If Wall Street stopped there, it wouldn't be facing its current crisis. The problem comes with Part B, trading that's potentially dangerous. Wall Street firms can't resist taking big positions in currencies, mortgage backed securities, oil futures, junk bonds or other speculative vehicles, especially when they're hot. It happened in the late 1990s with the Asian Contagion, the LTCM meltdown, and the Russian debt crisis, and again with the tech bubble. When risk premiums on those assets keep falling, as they did consistently from 2002 until the middle of last year, the Wall Street mavens look like geniuses.
But when the risk spreads expand suddenly and dramatically, the story of the last 9 months, the prices of those assets drop sharply. Wall Street leaders from Stan O'Neal, former Merrill Lynch (MER, Fortune 500) CEO, to John Mack, chief of Morgan Stanley, boasted that their firms' skills in risk management would prevent massive losses from proprietary trading, part B, as we call it.
But the enormous profits on the way up was a danger signal that Wall Street was playing on the edge. The losses on the way down are proof that either Wall Street isn't as good at hedging as it claims, or more likely, that too much hedging would spoil the huge profits it craves when markets are roaring.
Wall Street's second problem is its love of leverage. At the end of 2007, Morgan Stanley and Lehman had ratios of assets to shareholders' equity of 33 to 1, closely rivaled by 28 to 1 at Merrill. Again, it's the curse that felled Bear Stearns: If the value of the portfolios of any of these firms falls by 3%, their entire capital would be wiped out. To be sure, that massive leverage magnified gains mightily from 2002 to mid-2007. But today, it threatens to erase most, or even all, of their shareholders' wealth. The sad truth is that Wall Street managers aren't geniuses but big risk-takers who get lucky. Until they get unlucky.
It's the third problem, Wall Street's legendary largesse on pay, that encourages that outrageous risk-taking. The system rewards swashbuckling behavior from every level from traders to CEOs. If traders can generate big profits for a year or two by taking risky bets, they can collect bonuses big enough to retire on. In good years, top managers at places like Bear and Morgan Stanley collect grants of restricted stock and options far out of proportion to the size of their companies. For example, James Cayne, Bear's former CEO, collected almost $40 million in pay for 2006.

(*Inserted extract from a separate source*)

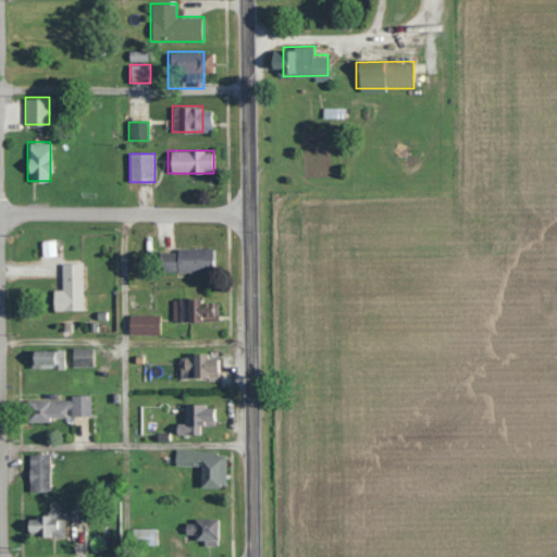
[(213,247),(160,247),(160,271),(213,271),(213,247)]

Once again, Bear's big profits were driven largely by excessive leverage and a frothy market, not, to put it mildly, by enlightened management. At most of the firms, the employees took 30% or more of the company through stock grants that they paid nothing for, leaving far less for shareholders.
So what's the solution? First, Wall Street must return to its roots in fee-based businesses. It would also do far better relying on part A type trading, though the ethics of that business are questionable, and it may fade as trading becomes more automated and electronic systems that allow clients to remain anonymous inevitably flourish.
Second, the current leverage ratios are irresponsible, and must come down. Indeed, Jamie Dimon forged his reputation as one of Wall Street's most prudent managers at Travelers by demanding that the investment bank limit its leverage.
Third, the compensation system must be revamped so that traders and managers bank their bonuses forward, so that they're only released if the firms are profitable over a sustained period of say, four or five years, not a single year. That reform is probably just a dream, given what stars expect on Wall Street. But it would favor shareholders over employees, a dream that's worth achieving.
The most probable result of all this turmoil isn't the reforms I've mentioned, at least not directly. It's that the already shrinking ranks of independent firms get swallowed up by big banks, either domestic or foreign. That's the system in Europe and Asia. It was only the artificial separation of investment and commercial banks that kept the Wall Street firms independent for this long. But Wall Street has blown it. Over time, big banks, boasting far more capital and far more discipline, will tame Wall Street. It just happened with JP Morgan and Bear. And that's just the beginning.